**Exercises to complete:**
**a.** Write out the part of the passage on the Attenol A synthesis starting with "There were two" and going on through "of the spiroketal.".
**b.** Answer these questions using the passage on the Attenol A synthesis.
(i) From which bivalve was Attenol A isolated?
(ii) Which two compounds were coupled to form the crossed cyanohydrin ether 11?
(iii) What caused spiroketal 12 to equilibrate to 13?

**Selected text:**
+ + + + +

Attenol A (14), isolated from the Chinese bivalve Pinna attenuata, shows moderate cytotoxic activity against P388 leukemia. Usually, spiro ketals such as 13 are formed under equilibrating conditions. As the anomeric oxygen prefers to be axial on the six-membered ring and the anomeric alkyl group prefers to be equatorial, that diastereomer is usually heavily favored. Scott D. Rychnovsky of the University of California, Irvine has described (J. Org. Chem. 2007, 72, 2602. ) a concise convergent synthesis of 14, combining the protected triol 9 and the vinyl ether 10.
There were two tasks to be acccomplished as 9 and 10 were combined and carried forward, establishment of the carbon connectivity of 14, and control of the relative configuration of the spiro ether. First, 9 and 10 were coupled to form the crossed cyanohydrin ether 11. There was no need for stereocontrol at the incipient spiro center, as that center was destroyed in the next transformation. Reductive cyclization then proceeded with selective axial bond formation, to give the kinetically-preferred spiroketal 12. On brief exposure to acid, the spiroketal equilibrated to the more stable 13, that was carried on to Attenol A (14).
This reductive cyclization to kinetically form the less stable spiro ketal, first developed in the Rychnovsky group, is a powerful strategy for the construction of spiroketal natural products, as it opens access selectively to either diastereomer of the spiroketal.

+ + + + +

**Exercise data:**

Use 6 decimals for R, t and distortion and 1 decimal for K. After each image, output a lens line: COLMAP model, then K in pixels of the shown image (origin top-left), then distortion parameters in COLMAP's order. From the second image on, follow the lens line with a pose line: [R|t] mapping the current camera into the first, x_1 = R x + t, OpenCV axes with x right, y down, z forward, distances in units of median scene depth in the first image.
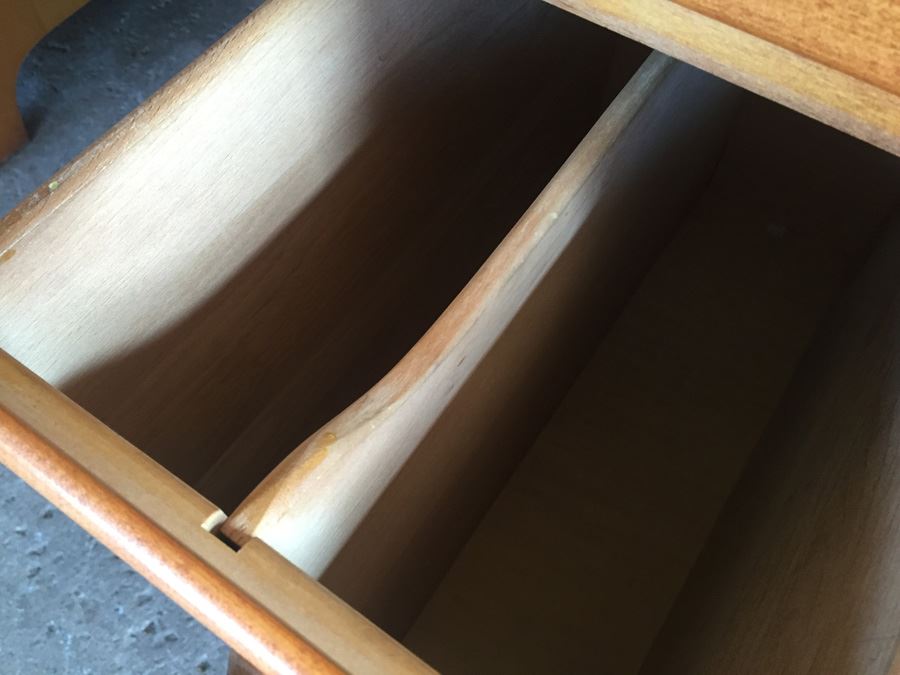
lens RADIAL K [[775.4, 0, 450.6], [0, 775.4, 333.3], [0, 0, 1]] dist [0.089287, -0.135422]
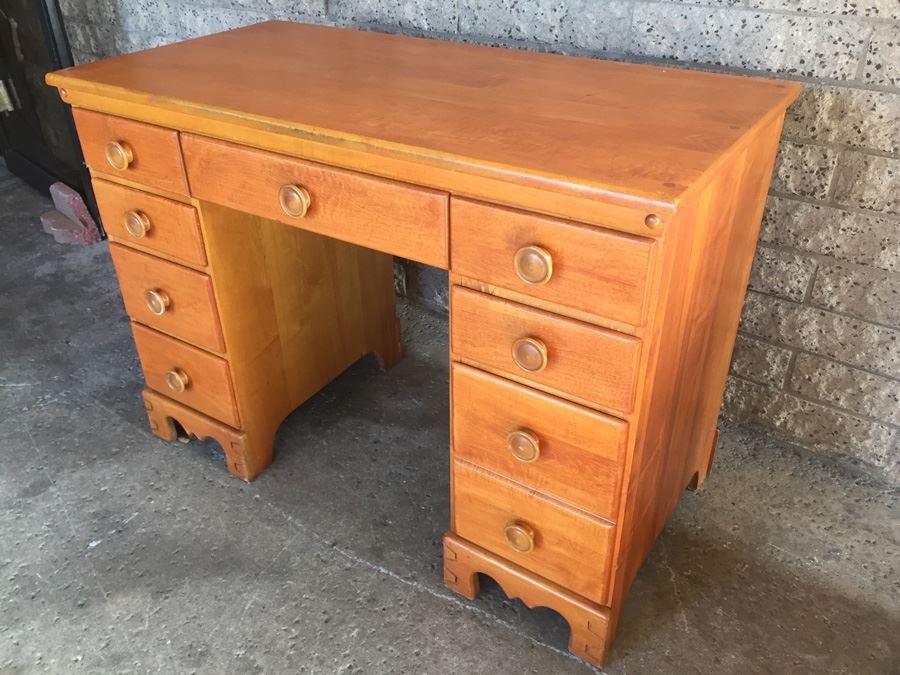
lens RADIAL K [[771.5, 0, 449.8], [0, 771.5, 332.2], [0, 0, 1]] dist [0.100700, -0.155238]
pose [[0.999463, -0.031375, -0.009470, -0.068386], [0.022846, 0.874166, -0.485089, 0.600186], [0.023498, 0.484612, 0.874413, -1.221029]]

+ + + + +

**Solutions:**
**a.**
There were two tasks to be acccomplished as 9 and 10 were combined and carried forward, establishment of the carbon connectivity of 14, and control of the relative configuration of the spiro ether. First, 9 and 10 were coupled to form the crossed cyanohydrin ether 11. There was no need for stereocontrol at the incipient spiro center, as that center was destroyed in the next transformation. Reductive cyclization then proceeded with selective axial bond formation, to give the kinetically-preferred spiroketal 12. On brief exposure to acid, the spiroketal equilibrated to the more stable 13, that was carried on to Attenol A (14).
This reductive cyclization to kinetically form the less stable spiro ketal, first developed in the Rychnovsky group, is a powerful strategy for the construction of spiroketal natural products, as it opens access selectively to either diastereomer of the spiroketal.

**b.**
(i) Pinna attenuata
(ii) 9 and 10
(iii) Brief exposure to acid